** EXERCISE DETAILS **
Would you transcribe each of the entries exactly, with nothing added or dropped?

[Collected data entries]
<<<<

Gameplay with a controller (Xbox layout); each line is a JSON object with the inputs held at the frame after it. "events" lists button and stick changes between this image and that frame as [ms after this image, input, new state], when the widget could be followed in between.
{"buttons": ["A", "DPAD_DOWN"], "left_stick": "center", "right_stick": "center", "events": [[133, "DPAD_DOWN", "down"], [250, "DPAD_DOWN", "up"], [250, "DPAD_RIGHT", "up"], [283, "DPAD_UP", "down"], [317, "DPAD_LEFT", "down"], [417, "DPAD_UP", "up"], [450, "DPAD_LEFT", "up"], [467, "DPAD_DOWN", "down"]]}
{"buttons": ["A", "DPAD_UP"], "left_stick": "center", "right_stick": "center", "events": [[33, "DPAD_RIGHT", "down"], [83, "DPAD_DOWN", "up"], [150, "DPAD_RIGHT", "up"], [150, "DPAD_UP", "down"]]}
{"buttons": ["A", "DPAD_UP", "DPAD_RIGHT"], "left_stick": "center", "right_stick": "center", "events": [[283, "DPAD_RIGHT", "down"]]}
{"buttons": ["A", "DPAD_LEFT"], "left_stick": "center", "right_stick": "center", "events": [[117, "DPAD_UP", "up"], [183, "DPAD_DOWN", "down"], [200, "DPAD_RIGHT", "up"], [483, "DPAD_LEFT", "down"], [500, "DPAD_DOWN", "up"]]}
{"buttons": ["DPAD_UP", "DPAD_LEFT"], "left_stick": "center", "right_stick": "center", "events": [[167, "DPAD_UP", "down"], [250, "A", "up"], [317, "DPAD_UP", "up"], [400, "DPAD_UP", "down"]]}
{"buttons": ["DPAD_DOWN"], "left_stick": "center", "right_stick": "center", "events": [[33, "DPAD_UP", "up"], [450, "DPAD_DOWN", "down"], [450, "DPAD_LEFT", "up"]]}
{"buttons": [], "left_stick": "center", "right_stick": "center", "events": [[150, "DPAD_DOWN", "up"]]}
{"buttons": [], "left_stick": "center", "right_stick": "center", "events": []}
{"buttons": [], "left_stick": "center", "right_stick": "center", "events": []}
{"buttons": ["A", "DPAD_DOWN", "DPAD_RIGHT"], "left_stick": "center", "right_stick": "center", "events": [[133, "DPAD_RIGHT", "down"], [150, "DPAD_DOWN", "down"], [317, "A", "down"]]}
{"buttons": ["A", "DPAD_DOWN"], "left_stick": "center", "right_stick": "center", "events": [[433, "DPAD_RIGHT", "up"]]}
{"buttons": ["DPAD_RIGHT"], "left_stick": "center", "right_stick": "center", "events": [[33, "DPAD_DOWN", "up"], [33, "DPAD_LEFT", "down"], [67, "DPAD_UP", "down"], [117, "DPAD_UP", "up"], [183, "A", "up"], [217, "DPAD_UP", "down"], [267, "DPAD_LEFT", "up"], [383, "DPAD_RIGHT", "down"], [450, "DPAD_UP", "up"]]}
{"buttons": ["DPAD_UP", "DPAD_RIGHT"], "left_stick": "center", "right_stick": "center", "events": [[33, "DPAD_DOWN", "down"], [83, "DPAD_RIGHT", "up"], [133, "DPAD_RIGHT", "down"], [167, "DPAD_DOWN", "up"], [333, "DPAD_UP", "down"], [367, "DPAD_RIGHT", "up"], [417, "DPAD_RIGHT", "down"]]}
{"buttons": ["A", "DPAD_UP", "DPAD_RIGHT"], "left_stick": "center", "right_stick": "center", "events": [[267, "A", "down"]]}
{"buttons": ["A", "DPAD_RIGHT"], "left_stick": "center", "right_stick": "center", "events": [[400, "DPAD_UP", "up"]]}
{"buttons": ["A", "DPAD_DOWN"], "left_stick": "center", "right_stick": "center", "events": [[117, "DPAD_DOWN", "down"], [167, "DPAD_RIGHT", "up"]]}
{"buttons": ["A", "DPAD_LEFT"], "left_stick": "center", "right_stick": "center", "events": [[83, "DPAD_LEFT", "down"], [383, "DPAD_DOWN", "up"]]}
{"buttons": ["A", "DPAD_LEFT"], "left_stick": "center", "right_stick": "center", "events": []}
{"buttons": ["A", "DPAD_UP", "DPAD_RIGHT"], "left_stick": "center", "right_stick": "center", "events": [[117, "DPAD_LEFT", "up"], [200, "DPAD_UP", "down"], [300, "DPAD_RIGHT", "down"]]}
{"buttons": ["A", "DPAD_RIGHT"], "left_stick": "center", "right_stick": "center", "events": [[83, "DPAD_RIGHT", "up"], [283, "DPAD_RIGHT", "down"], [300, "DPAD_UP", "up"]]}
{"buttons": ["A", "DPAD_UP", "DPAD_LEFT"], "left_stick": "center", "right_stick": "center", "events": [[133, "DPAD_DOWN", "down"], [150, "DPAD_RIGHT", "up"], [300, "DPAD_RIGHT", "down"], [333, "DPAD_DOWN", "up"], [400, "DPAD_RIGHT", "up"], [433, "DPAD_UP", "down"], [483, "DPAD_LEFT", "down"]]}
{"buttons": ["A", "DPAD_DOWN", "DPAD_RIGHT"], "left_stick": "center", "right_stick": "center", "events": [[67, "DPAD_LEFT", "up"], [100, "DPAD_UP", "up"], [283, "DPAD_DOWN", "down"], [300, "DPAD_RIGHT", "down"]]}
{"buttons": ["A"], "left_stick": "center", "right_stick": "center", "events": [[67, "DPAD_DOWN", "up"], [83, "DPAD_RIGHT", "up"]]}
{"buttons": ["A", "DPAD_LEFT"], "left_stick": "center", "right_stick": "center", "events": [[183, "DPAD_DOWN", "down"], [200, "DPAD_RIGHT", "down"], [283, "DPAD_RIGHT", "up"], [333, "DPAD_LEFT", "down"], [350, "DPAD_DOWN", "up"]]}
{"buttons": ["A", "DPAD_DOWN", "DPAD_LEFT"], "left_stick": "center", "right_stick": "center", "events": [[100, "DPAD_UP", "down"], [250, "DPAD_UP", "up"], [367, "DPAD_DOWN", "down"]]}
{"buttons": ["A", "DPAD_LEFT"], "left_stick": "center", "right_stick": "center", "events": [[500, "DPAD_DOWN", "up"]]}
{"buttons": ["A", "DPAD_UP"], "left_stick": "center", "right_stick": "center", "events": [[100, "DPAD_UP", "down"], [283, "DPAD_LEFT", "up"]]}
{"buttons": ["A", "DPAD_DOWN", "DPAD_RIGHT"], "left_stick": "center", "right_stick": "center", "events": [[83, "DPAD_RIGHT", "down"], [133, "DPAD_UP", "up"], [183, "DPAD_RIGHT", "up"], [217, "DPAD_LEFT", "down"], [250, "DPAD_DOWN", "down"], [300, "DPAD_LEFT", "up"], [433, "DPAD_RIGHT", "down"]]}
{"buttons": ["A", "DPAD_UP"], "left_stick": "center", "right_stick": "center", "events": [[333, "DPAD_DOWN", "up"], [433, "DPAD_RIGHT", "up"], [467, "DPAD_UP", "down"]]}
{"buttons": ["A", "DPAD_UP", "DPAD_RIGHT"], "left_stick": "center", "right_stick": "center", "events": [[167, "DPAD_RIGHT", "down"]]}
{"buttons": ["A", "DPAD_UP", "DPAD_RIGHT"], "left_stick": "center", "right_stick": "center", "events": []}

>>>>

** RESPONSE TO THE TASK **
Gameplay with a controller (Xbox layout); each line is a JSON object with the inputs held at the frame after it. "events" lists button and stick changes between this image and that frame as [ms after this image, input, new state], when the widget could be followed in between.
{"buttons": ["A", "DPAD_DOWN"], "left_stick": "center", "right_stick": "center", "events": [[133, "DPAD_DOWN", "down"], [250, "DPAD_DOWN", "up"], [250, "DPAD_RIGHT", "up"], [283, "DPAD_UP", "down"], [317, "DPAD_LEFT", "down"], [417, "DPAD_UP", "up"], [450, "DPAD_LEFT", "up"], [467, "DPAD_DOWN", "down"]]}
{"buttons": ["A", "DPAD_UP"], "left_stick": "center", "right_stick": "center", "events": [[33, "DPAD_RIGHT", "down"], [83, "DPAD_DOWN", "up"], [150, "DPAD_RIGHT", "up"], [150, "DPAD_UP", "down"]]}
{"buttons": ["A", "DPAD_UP", "DPAD_RIGHT"], "left_stick": "center", "right_stick": "center", "events": [[283, "DPAD_RIGHT", "down"]]}
{"buttons": ["A", "DPAD_LEFT"], "left_stick": "center", "right_stick": "center", "events": [[117, "DPAD_UP", "up"], [183, "DPAD_DOWN", "down"], [200, "DPAD_RIGHT", "up"], [483, "DPAD_LEFT", "down"], [500, "DPAD_DOWN", "up"]]}
{"buttons": ["DPAD_UP", "DPAD_LEFT"], "left_stick": "center", "right_stick": "center", "events": [[167, "DPAD_UP", "down"], [250, "A", "up"], [317, "DPAD_UP", "up"], [400, "DPAD_UP", "down"]]}
{"buttons": ["DPAD_DOWN"], "left_stick": "center", "right_stick": "center", "events": [[33, "DPAD_UP", "up"], [450, "DPAD_DOWN", "down"], [450, "DPAD_LEFT", "up"]]}
{"buttons": [], "left_stick": "center", "right_stick": "center", "events": [[150, "DPAD_DOWN", "up"]]}
{"buttons": [], "left_stick": "center", "right_stick": "center", "events": []}
{"buttons": [], "left_stick": "center", "right_stick": "center", "events": []}
{"buttons": ["A", "DPAD_DOWN", "DPAD_RIGHT"], "left_stick": "center", "right_stick": "center", "events": [[133, "DPAD_RIGHT", "down"], [150, "DPAD_DOWN", "down"], [317, "A", "down"]]}
{"buttons": ["A", "DPAD_DOWN"], "left_stick": "center", "right_stick": "center", "events": [[433, "DPAD_RIGHT", "up"]]}
{"buttons": ["DPAD_RIGHT"], "left_stick": "center", "right_stick": "center", "events": [[33, "DPAD_DOWN", "up"], [33, "DPAD_LEFT", "down"], [67, "DPAD_UP", "down"], [117, "DPAD_UP", "up"], [183, "A", "up"], [217, "DPAD_UP", "down"], [267, "DPAD_LEFT", "up"], [383, "DPAD_RIGHT", "down"], [450, "DPAD_UP", "up"]]}
{"buttons": ["DPAD_UP", "DPAD_RIGHT"], "left_stick": "center", "right_stick": "center", "events": [[33, "DPAD_DOWN", "down"], [83, "DPAD_RIGHT", "up"], [133, "DPAD_RIGHT", "down"], [167, "DPAD_DOWN", "up"], [333, "DPAD_UP", "down"], [367, "DPAD_RIGHT", "up"], [417, "DPAD_RIGHT", "down"]]}
{"buttons": ["A", "DPAD_UP", "DPAD_RIGHT"], "left_stick": "center", "right_stick": "center", "events": [[267, "A", "down"]]}
{"buttons": ["A", "DPAD_RIGHT"], "left_stick": "center", "right_stick": "center", "events": [[400, "DPAD_UP", "up"]]}
{"buttons": ["A", "DPAD_DOWN"], "left_stick": "center", "right_stick": "center", "events": [[117, "DPAD_DOWN", "down"], [167, "DPAD_RIGHT", "up"]]}
{"buttons": ["A", "DPAD_LEFT"], "left_stick": "center", "right_stick": "center", "events": [[83, "DPAD_LEFT", "down"], [383, "DPAD_DOWN", "up"]]}
{"buttons": ["A", "DPAD_LEFT"], "left_stick": "center", "right_stick": "center", "events": []}
{"buttons": ["A", "DPAD_UP", "DPAD_RIGHT"], "left_stick": "center", "right_stick": "center", "events": [[117, "DPAD_LEFT", "up"], [200, "DPAD_UP", "down"], [300, "DPAD_RIGHT", "down"]]}
{"buttons": ["A", "DPAD_RIGHT"], "left_stick": "center", "right_stick": "center", "events": [[83, "DPAD_RIGHT", "up"], [283, "DPAD_RIGHT", "down"], [300, "DPAD_UP", "up"]]}
{"buttons": ["A", "DPAD_UP", "DPAD_LEFT"], "left_stick": "center", "right_stick": "center", "events": [[133, "DPAD_DOWN", "down"], [150, "DPAD_RIGHT", "up"], [300, "DPAD_RIGHT", "down"], [333, "DPAD_DOWN", "up"], [400, "DPAD_RIGHT", "up"], [433, "DPAD_UP", "down"], [483, "DPAD_LEFT", "down"]]}
{"buttons": ["A", "DPAD_DOWN", "DPAD_RIGHT"], "left_stick": "center", "right_stick": "center", "events": [[67, "DPAD_LEFT", "up"], [100, "DPAD_UP", "up"], [283, "DPAD_DOWN", "down"], [300, "DPAD_RIGHT", "down"]]}
{"buttons": ["A"], "left_stick": "center", "right_stick": "center", "events": [[67, "DPAD_DOWN", "up"], [83, "DPAD_RIGHT", "up"]]}
{"buttons": ["A", "DPAD_LEFT"], "left_stick": "center", "right_stick": "center", "events": [[183, "DPAD_DOWN", "down"], [200, "DPAD_RIGHT", "down"], [283, "DPAD_RIGHT", "up"], [333, "DPAD_LEFT", "down"], [350, "DPAD_DOWN", "up"]]}
{"buttons": ["A", "DPAD_DOWN", "DPAD_LEFT"], "left_stick": "center", "right_stick": "center", "events": [[100, "DPAD_UP", "down"], [250, "DPAD_UP", "up"], [367, "DPAD_DOWN", "down"]]}
{"buttons": ["A", "DPAD_LEFT"], "left_stick": "center", "right_stick": "center", "events": [[500, "DPAD_DOWN", "up"]]}
{"buttons": ["A", "DPAD_UP"], "left_stick": "center", "right_stick": "center", "events": [[100, "DPAD_UP", "down"], [283, "DPAD_LEFT", "up"]]}
{"buttons": ["A", "DPAD_DOWN", "DPAD_RIGHT"], "left_stick": "center", "right_stick": "center", "events": [[83, "DPAD_RIGHT", "down"], [133, "DPAD_UP", "up"], [183, "DPAD_RIGHT", "up"], [217, "DPAD_LEFT", "down"], [250, "DPAD_DOWN", "down"], [300, "DPAD_LEFT", "up"], [433, "DPAD_RIGHT", "down"]]}
{"buttons": ["A", "DPAD_UP"], "left_stick": "center", "right_stick": "center", "events": [[333, "DPAD_DOWN", "up"], [433, "DPAD_RIGHT", "up"], [467, "DPAD_UP", "down"]]}
{"buttons": ["A", "DPAD_UP", "DPAD_RIGHT"], "left_stick": "center", "right_stick": "center", "events": [[167, "DPAD_RIGHT", "down"]]}
{"buttons": ["A", "DPAD_UP", "DPAD_RIGHT"], "left_stick": "center", "right_stick": "center", "events": []}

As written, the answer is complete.